The melting point of metals usually goes up under pressure, but it may actually go down with about 300,000 times the pressure of Earth's atmosphere.
A man in protective gear turns a valve to pour a vat of liquid metal into another vat

Something unexpected happens to the melting point of metals under extremely high pressure, a new study suggests.

Generally speaking, a metal’s melting point tends to increase with pressure, says Axel van de Walle, a professor in the School of Engineering at Brown University who oversaw the new research. But there’s been growing evidence that in alkali metals (a group that includes sodium and lithium), the melting point actually starts to decrease above a certain critical pressure, a phenomenon called re-entrant melting.

The new research shows that re-entrant melting likely goes well beyond the alkali group.
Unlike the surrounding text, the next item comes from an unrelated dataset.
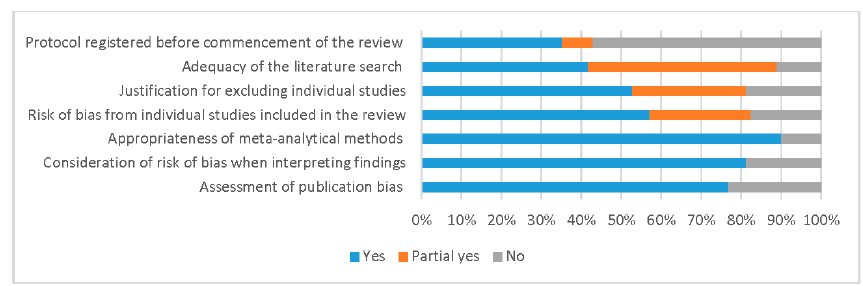
Figure 2. Quality assessment of reviews with meta-analyses.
“What we show in this paper is that re-entrant melting is actually a feature of many—and perhaps most—metallic elements,” van de Walle says. “These findings are surprising because a decrease in melting temperature with pressure implies that the liquid becomes denser than the solid. That’s a phenomenon that’s well known in the case of water, but hadn’t been predicted for dense metals.”
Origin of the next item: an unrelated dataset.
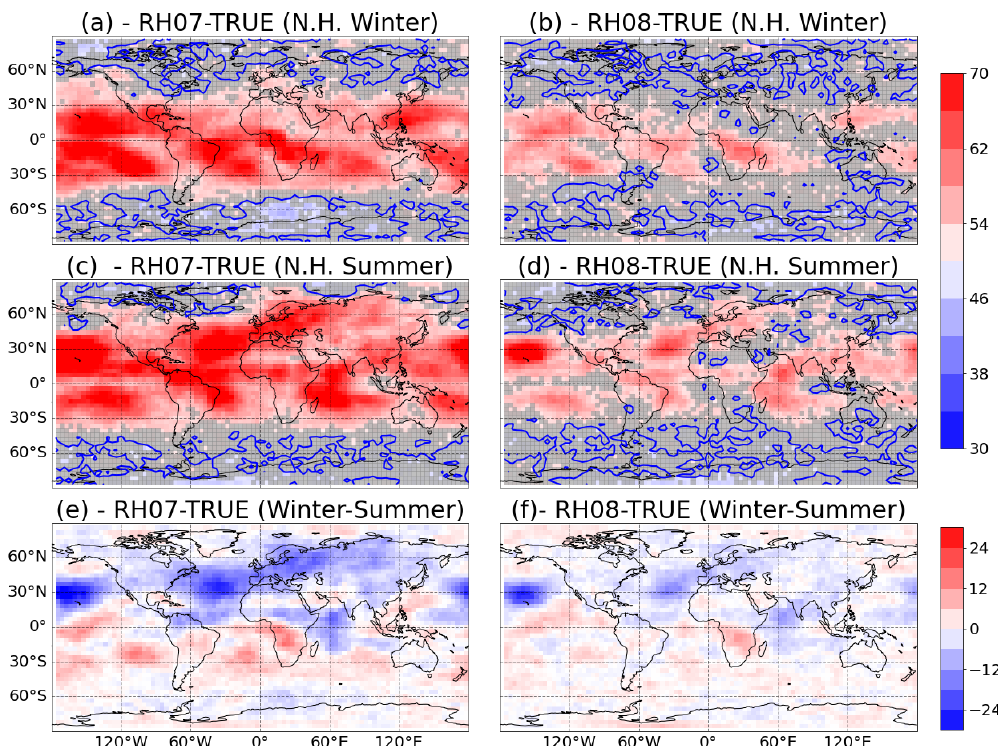
Figure 12. Percentage of correct identification between RH07 and TRUE catalog (a, c, e) and between the RH08 and TRUE catalogs (b, d, f) based on CME for the Northern Hemisphere winter (December, January, and February, a , b ), the Northern Hemisphere summer (June, July, and August, c , d ). The maps (e) and (f) show the difference between Northern Hemisphere winter minus summer in the percentage of correct identification. The gray shade indicates values which are below the 95% statistical significance level. The blue lines correspond to 50% of correct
For the study, which appears in Physical Review B, the researchers used quantum mechanical computational methods to simulate the behavior of atoms in a metal at various temperatures and pressures. The calculations showed that for alkali metals like sodium, re-entrant melting starts to happen at pressures around 30 gigapascals (about 300,000 times Earth’s atmospheric pressure).
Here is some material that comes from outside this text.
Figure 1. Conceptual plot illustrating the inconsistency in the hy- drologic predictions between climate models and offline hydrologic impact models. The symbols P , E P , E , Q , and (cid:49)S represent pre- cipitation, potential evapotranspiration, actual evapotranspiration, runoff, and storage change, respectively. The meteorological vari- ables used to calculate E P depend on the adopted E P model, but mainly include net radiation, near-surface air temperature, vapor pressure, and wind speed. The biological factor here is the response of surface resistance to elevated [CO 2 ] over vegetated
But the research also showed, for the first time, that other metal could in theory undergo re-entrant melting at extreme pressures. Magnesium, for example, would undergo re-entrant melting at around 300 gigapascals. For aluminum, pressures around 3,500 gigapascals would induce re-entrant heating.

That even relatively dense metals could have a liquid phase that’s denser than solid phase is surprising, the researchers say.

“Metallic elements typically have such a close-packed structure that it seems impossible for the liquid phase to be denser than the solid—until one actually computes these densities,” says Qijun Hong, a research associate at Brown.

There’s currently no way on Earth to reach the extreme pressures that induce re-entrant heating in any metals beyond the alkalis, the researchers say. But the findings could have implications for understanding the composition of large exoplanets—planets beyond our solar system.

“It raises the possibility that the interior pressures of large planets could be sufficient to induce re-entrant melting,” van de Walle says. “That means their cores would consist of layers in a liquid-solid-liquid sequence, rather than the more common liquid-to-solid sequence.”

Funding for the research came from the National Science Foundation and the Office of Naval Research.